According to the ‘petroleum planning and analysis cell’ of the ministry of petroleum and natural gas, the central government received about Rs 4.2 lakh crore worth of taxes from petroleum products, out of which nearly Rs 3.73 lakh crore (89 per cent of total) was from excise duty alone. Although the Modi government had marginally reduced petrol and diesel prices on December 2, 2021, and November 4, 2021, respectively, the enormous burden of tax deliberately extracted from the people before that has fuelled the unmitigated price rise throughout.

GOVERNMENT REFUSES TO ADDRESS PRICE RISE

There is another aspect of the Modi government’s policy that is contributing to price rise: it is the free rein given to private traders and the “market” in general, and the refusal to intervene in controlling prices. Despite the devastation of the economy by the pandemic (and its callous handling through ill-conceived lockdowns etc), the government has only distributed a limited quantity of additional food grain to millions of poor families who had no (or reduced) income for months together. Not only was the additional amount (five kg per person per month) highly inadequate but the whole programme left out an estimated 10 crore persons by using the 2011 census as the base year for determining population.

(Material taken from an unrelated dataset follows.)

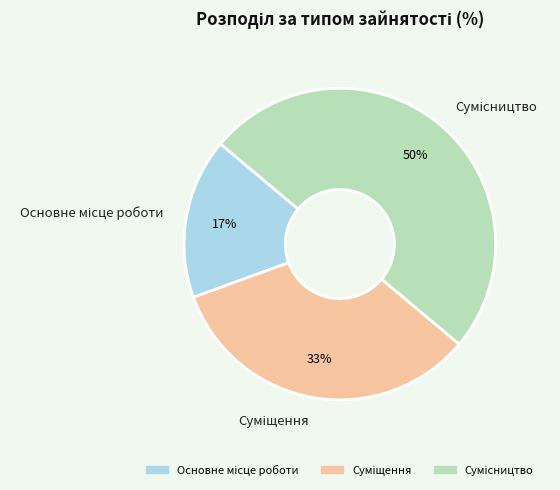

To the nearest percent, what is the average slice percentage?

33%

What was needed was to universalise the food grain assistance, increase the quantities and include several other items in it like salt, cooking oil, pulses etc. In addition, direct financial assistance should also have been provided. But, the blinkers of its neoliberal thinking – which absolutely forbids any increases in government’s spending on people’s welfare – prevented the Modi government from helping out the citizens in times of the direst need.  Had it provided subsidised essential items to all the needy families in the country, not only would it have brought relief to them but reined in profiteering through high prices too.

But then, this is what inflation is all about – it transfers precious resources from the poor to the rich. The process is disguised and hidden, with the governments and its apologist supporters justifying or explaining it away by claiming that prices are rising globally, or, that demand-supply adjustments are taking place, or natural calamities have disrupted supplies or some such argument. However, the fact remains that it is possible to keep prices under check by firm government policy. There has to be the willingness to do so – which our country’s central government sadly lacks.